Vivimos en un país en el que sus funcionarios en lugar de conmemorar los Acuerdos de Paz se dedican a atacar y desacreditar su valor histórico. Aunque imperfectos e incompletos, esos Acuerdos permitieron poner fin a una guerra que cobró miles de vidas. En lugar de vilipendiarlos, deberíamos aprovechar para reflexionar sobre las tareas pendientes para lograr avanzar en la construcción de una sociedad pacífica.

En este país los funcionarios dan entrevistas en las que inventan conceptos o dicen actualizar algunos, tergiversan el marco legal, todo para justificar claras violaciones a la Constitución, como la reelección presidencial, y consolidar la destrucción de la democracia y el fortalecimiento de un gobierno autoritario.

Vivimos en el país en el que, aunque el principal logro publicitado por el gobierno es la seguridad, los funcionarios, incluyendo el presidente, requieren amplios dispositivos de seguridad para movilizarse en el territorio nacional, incluso para hacer actos de inauguración en comunidades supuestamente bajo el control de las fuerzas de seguridad y libres de violencia; y, todo ello, por supuesto, financiado con recursos públicos.

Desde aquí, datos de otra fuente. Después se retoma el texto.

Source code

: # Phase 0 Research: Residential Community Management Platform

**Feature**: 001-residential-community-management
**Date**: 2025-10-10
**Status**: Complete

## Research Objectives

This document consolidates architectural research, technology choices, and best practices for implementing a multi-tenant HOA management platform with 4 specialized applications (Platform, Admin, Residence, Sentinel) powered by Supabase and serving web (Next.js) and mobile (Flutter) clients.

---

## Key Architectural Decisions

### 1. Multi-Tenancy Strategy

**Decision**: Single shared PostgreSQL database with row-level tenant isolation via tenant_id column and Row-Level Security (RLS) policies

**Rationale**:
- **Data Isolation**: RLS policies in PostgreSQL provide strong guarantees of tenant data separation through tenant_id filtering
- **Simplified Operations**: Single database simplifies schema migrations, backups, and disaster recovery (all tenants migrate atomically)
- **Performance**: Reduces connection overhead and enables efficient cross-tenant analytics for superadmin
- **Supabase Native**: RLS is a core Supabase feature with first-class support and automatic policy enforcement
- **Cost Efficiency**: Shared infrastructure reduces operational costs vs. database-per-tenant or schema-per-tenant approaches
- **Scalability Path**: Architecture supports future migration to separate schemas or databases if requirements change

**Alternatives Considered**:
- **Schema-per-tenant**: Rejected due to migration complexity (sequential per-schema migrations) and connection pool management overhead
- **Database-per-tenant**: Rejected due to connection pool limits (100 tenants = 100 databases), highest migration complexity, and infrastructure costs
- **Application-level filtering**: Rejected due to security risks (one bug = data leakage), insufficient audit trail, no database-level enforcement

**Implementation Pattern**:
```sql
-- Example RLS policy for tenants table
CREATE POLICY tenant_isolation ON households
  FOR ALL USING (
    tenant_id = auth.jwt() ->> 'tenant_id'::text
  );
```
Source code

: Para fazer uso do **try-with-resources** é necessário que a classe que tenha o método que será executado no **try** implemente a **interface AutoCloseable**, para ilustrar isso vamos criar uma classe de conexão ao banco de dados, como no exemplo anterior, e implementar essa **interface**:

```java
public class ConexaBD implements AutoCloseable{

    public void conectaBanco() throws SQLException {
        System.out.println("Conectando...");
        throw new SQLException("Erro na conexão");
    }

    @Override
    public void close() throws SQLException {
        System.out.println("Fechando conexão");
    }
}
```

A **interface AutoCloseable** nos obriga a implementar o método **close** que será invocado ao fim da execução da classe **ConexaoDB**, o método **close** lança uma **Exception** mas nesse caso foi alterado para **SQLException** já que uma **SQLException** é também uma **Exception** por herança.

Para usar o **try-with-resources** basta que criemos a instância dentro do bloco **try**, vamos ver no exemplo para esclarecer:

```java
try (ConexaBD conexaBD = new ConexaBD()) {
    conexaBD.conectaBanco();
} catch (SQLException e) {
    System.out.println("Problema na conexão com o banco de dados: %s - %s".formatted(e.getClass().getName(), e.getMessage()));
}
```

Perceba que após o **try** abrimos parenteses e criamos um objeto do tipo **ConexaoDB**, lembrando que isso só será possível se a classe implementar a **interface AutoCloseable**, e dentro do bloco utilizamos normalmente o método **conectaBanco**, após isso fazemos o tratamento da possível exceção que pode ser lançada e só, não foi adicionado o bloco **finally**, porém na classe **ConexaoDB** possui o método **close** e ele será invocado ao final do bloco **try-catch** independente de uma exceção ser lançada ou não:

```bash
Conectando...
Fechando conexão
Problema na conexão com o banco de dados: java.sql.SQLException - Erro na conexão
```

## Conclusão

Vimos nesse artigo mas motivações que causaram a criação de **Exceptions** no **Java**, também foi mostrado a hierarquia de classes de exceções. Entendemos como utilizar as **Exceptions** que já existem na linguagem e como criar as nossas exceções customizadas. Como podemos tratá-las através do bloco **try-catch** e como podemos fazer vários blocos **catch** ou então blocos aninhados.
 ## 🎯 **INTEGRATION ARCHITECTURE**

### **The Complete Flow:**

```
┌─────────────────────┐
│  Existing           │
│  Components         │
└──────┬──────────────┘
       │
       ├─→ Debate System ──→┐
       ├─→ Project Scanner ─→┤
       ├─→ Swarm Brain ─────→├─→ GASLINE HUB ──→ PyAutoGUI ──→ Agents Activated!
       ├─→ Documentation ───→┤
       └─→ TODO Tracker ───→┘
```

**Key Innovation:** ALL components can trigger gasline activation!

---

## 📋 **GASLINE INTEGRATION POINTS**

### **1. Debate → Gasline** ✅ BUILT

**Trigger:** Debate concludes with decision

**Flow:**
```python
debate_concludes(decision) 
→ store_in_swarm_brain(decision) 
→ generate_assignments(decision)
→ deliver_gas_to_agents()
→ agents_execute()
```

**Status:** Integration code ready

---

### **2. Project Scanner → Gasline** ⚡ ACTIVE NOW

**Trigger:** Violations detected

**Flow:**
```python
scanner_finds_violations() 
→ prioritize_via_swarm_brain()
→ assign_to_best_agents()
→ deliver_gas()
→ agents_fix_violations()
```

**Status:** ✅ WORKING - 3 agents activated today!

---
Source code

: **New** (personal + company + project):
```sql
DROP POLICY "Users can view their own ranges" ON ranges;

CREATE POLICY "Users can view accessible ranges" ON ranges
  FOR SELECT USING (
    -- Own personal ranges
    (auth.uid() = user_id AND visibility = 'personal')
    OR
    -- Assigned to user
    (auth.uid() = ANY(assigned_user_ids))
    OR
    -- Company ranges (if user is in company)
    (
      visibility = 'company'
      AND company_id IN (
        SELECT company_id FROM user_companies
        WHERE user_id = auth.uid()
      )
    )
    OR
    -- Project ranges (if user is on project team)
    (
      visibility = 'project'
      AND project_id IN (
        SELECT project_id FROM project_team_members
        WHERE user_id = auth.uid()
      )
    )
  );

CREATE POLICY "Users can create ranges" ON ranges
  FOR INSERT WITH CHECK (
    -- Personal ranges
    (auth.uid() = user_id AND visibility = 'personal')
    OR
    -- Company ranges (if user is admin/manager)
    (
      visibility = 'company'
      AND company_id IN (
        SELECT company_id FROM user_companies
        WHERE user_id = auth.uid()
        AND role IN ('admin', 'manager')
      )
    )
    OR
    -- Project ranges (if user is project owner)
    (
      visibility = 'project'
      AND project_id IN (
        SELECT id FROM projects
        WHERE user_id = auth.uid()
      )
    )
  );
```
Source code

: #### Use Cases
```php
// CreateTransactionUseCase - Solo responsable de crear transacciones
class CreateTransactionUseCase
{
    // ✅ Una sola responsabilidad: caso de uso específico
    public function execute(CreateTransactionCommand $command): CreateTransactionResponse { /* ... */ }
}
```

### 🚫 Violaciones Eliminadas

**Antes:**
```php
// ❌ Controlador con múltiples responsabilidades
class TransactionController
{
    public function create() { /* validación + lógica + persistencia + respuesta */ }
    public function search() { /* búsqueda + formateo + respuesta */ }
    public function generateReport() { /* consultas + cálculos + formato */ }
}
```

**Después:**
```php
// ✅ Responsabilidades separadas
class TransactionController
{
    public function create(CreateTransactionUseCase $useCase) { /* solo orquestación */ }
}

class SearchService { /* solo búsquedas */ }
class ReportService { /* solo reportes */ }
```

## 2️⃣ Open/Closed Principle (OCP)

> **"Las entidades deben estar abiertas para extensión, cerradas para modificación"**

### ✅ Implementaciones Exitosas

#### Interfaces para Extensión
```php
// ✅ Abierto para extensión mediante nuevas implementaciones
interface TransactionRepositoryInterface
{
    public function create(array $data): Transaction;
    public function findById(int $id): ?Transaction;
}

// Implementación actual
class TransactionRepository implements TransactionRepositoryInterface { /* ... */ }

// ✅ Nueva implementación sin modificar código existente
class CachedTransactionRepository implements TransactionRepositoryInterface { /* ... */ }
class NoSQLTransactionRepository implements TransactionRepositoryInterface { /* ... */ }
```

Por si fuera poco, vivimos en un país en el que la única respuesta del estado al problema estructural de la violencia es la represión, concretada en la implementación de un estado de excepción permanente, una política cuyo margen de error son la vida, la libertad y los derechos de personas inocentes a los que el estado les está cobrando una factura ajena. Pero esos márgenes de error se minimizan, menosprecian y justifican porque lo importante es mantener la percepción de vivir en el país más seguro del mundo y con eso asegurar votos.

En el país en el que vivimos el discurso anticorrupción se anuncia con bombo y platillo, se condena el nepotismo y la corrupción del pasado, pero se tolera, justifica e incluso se defiende a los funcionarios de la administración actual con señalamientos de corrupción. Además, cualquier cuestionamiento o exigencia de rendición de cuentas es tomado como ataque político y puede llegar a convertirse en motivo de persecución o acoso.

Vivimos con propaganda y vocerías gubernamentales que pintan un país perfecto al que la diáspora salvadoreña impacientemente quiere regresar, pero al mismo tiempo cada día 183 personas salvadoreñas son detenidas por las autoridades estadounidenses al intentar migrar a dicho país.

Vivimos en un país donde se considera un logro gubernamental ser la sede de certámenes de belleza internacionales, cuando cada mes 6 mujeres son víctimas de feminicidio y 330 de violencia física y se sigue careciendo de políticas públicas efectivas para garantizar a todas las ciudadanas una vida libre de violencia.

En este país, el sector privado empresarial calla ante el deterioro democrático y la ausencia de políticas públicas, porque parece ser que las libertades se defienden solo cuando eso no implica perder negocios con el gobierno.

Por momentos es muy difícil creer en el país en el que vivimos, y no precisamente por lo que la propaganda gubernamental describe, sino por el contraste y la incongruencia de esa imagen con la realidad que la ciudadanía vive día con día.

Pero a pesar de que ahorita vivimos una completa distopía, sigo manteniendo la esperanza de que aún podemos construir utopías. Sigo deseando, para mí y mis seres queridos la posibilidad de vivir en un país pacífico, democrático y desarrollado. Ansío vivir en un país en el que no se gobierne a partir de publicaciones en redes sociales o propaganda en medios de comunicación, sino en uno en el que se gobierne con políticas públicas con solidez técnica; un país en el que quienes ejercen la función pública lo hagan con transparencia y probidad, respetando el marco legal, la independencia de poderes y el estado de derecho. Construir la utopía de un país que garantice los derechos humanos de su población y que promueve la gobernabilidad democrática y el estado de derecho es posible, pero lograrlo requiere del compromiso y participación de todas y todos.